# Albert Barnes



## Barnpreacher (Nov 18, 2007)

> Though a Presbyterian, Barnes argued that man possesses freewill; he urged his auditors exercise their power of choice, and to respond to God’s offer of salvation. These views brought him into serious conflict with strict Calvinists. After the publication of his commentary on Romans, Barnes was charged with doctrinal heresy, and put on trial (1835) by his presbytery. Ultimately, the church’s general assembly acquitted him, though with some censure. His teaching on “unlimited atonement” (contra Calvin) helped generate a split in the Presbyterian Church in 1837.



Adam Clarke & Albert Barnes: Scholars from the Past : ChristianCourier.com

Is this information accurate? The first sentence looks like a typical misunderstanding of Calvinism. Unless Barnes didn't believe the will was in bondage to sin, which I have a hard time believing he didn't. What about his teaching on unlimited atonement was contra Calvin?


----------



## DMcFadden (Nov 18, 2007)

Barnes was a VERY controversial exemplar of the so-called New School Presbyterianism (aka New School Calvinism).
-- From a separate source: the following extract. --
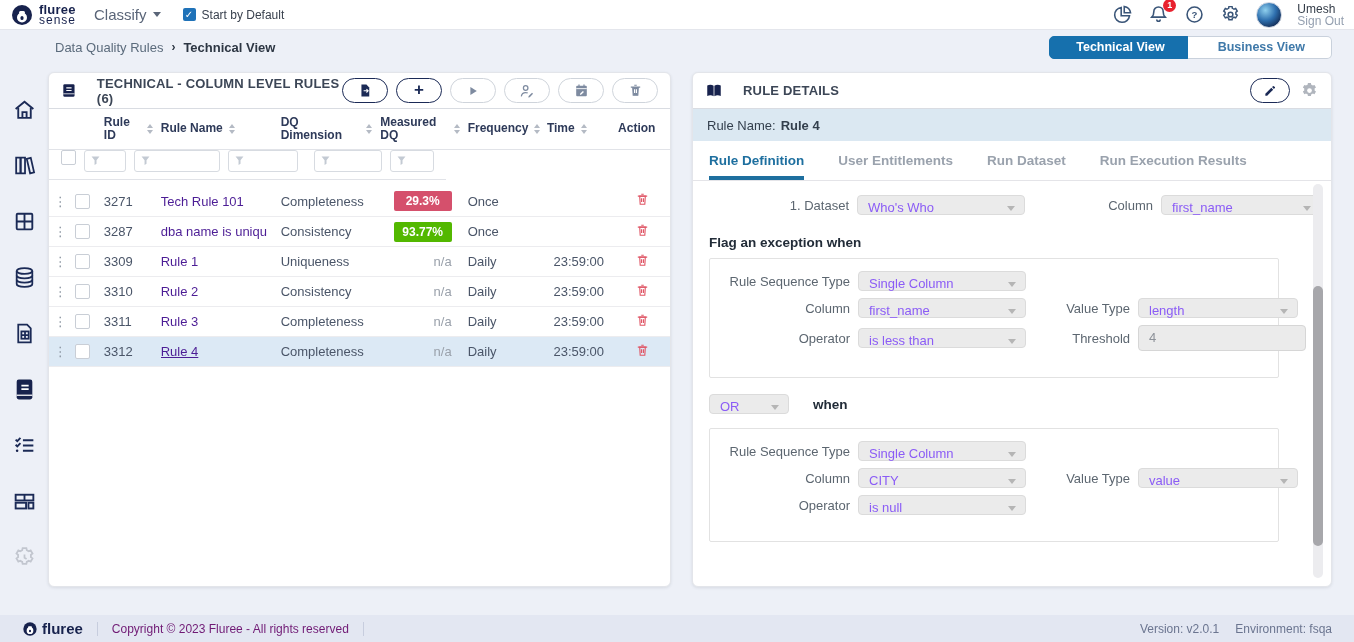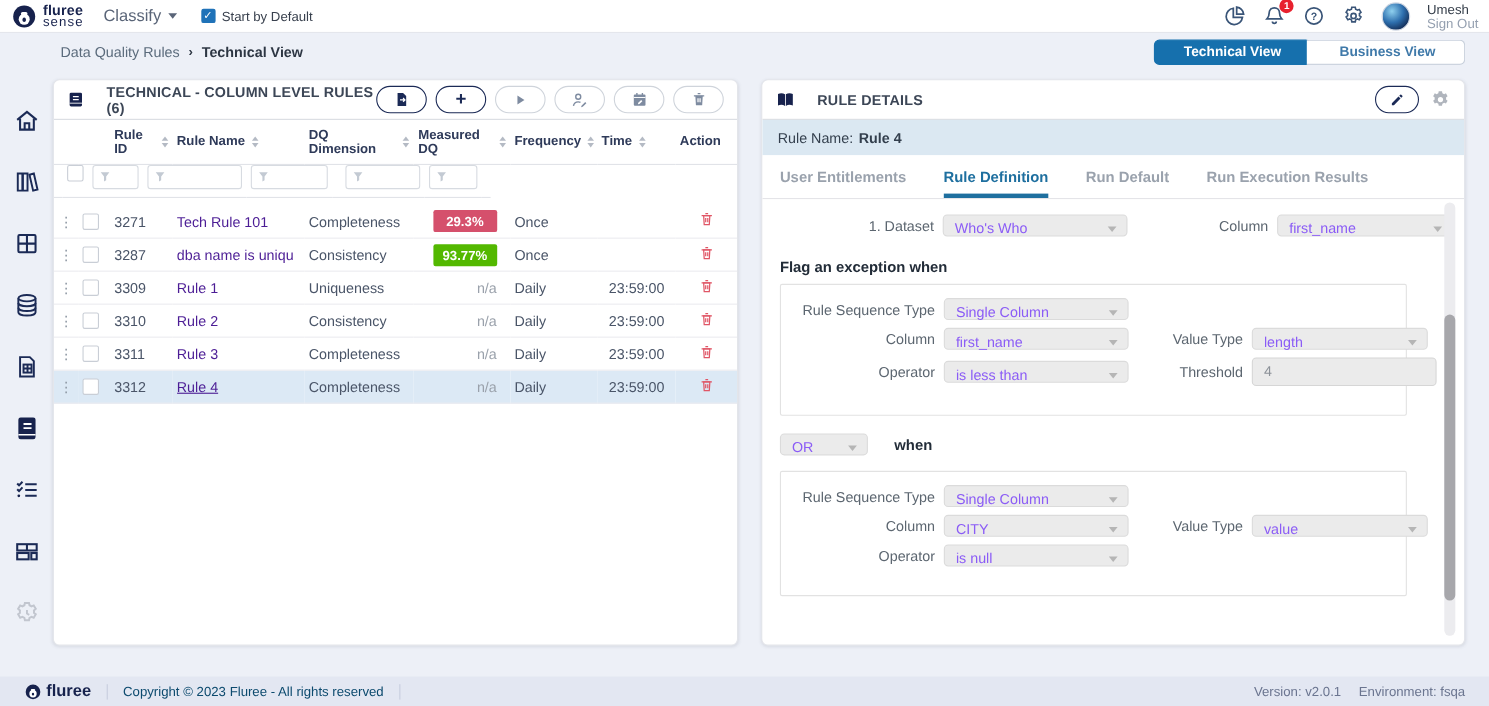"User Entitlements" div.tab { order: before "Rule Definition" -> after "Rule Definition" }
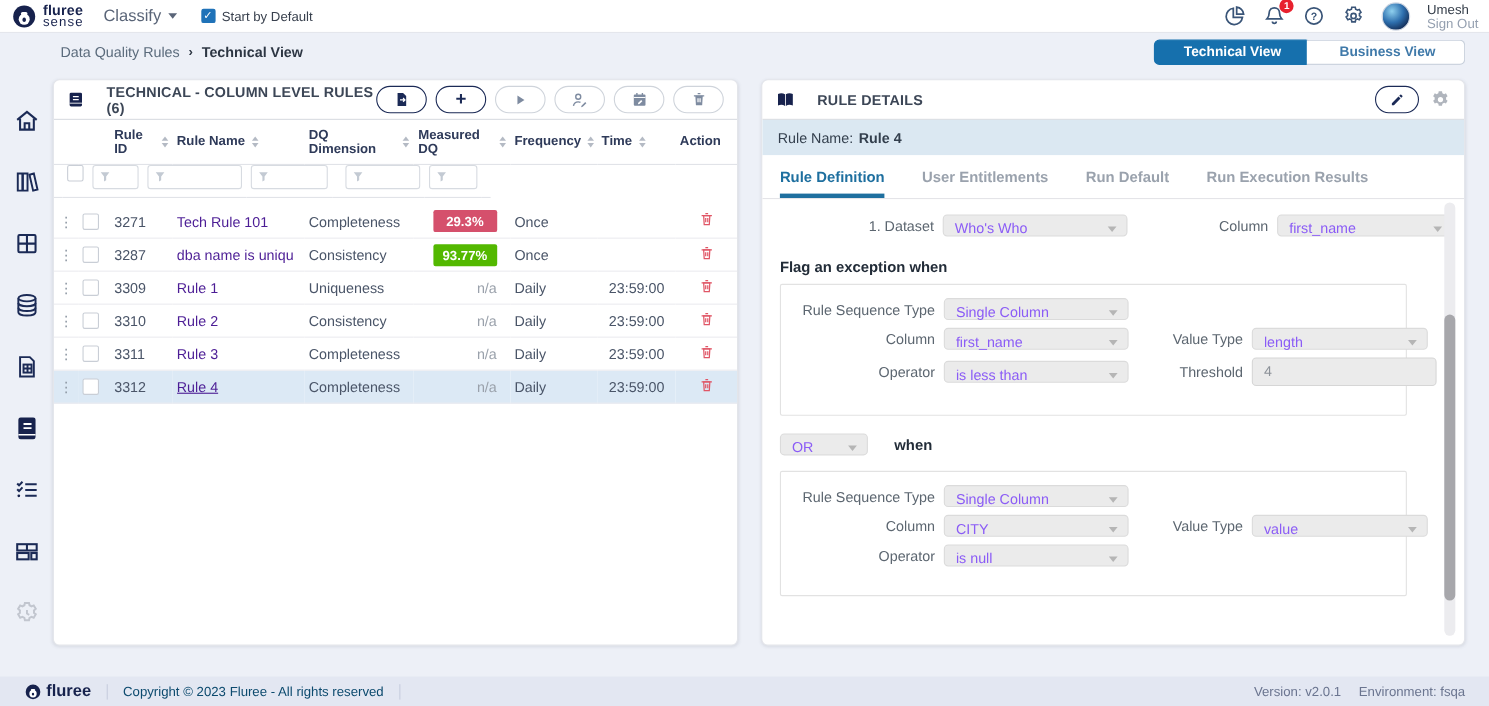"Run Default" div.tab { text: Default -> Dataset }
Participating in the Second Great Awakening, these scholars watered down their Calvinism out of a belief that it would further the outcome of revivalism. Barnes was a classic 4-point Calvinist and associated with folks such as Henry B. Smith and Lyman Beecher.

Scholars have differed on whether the New School Calvinists were the precursors of liberalism or fundamentalism! About the only point of connection I can think of is that they both disliked historic Calvinism and reacted against it.


----------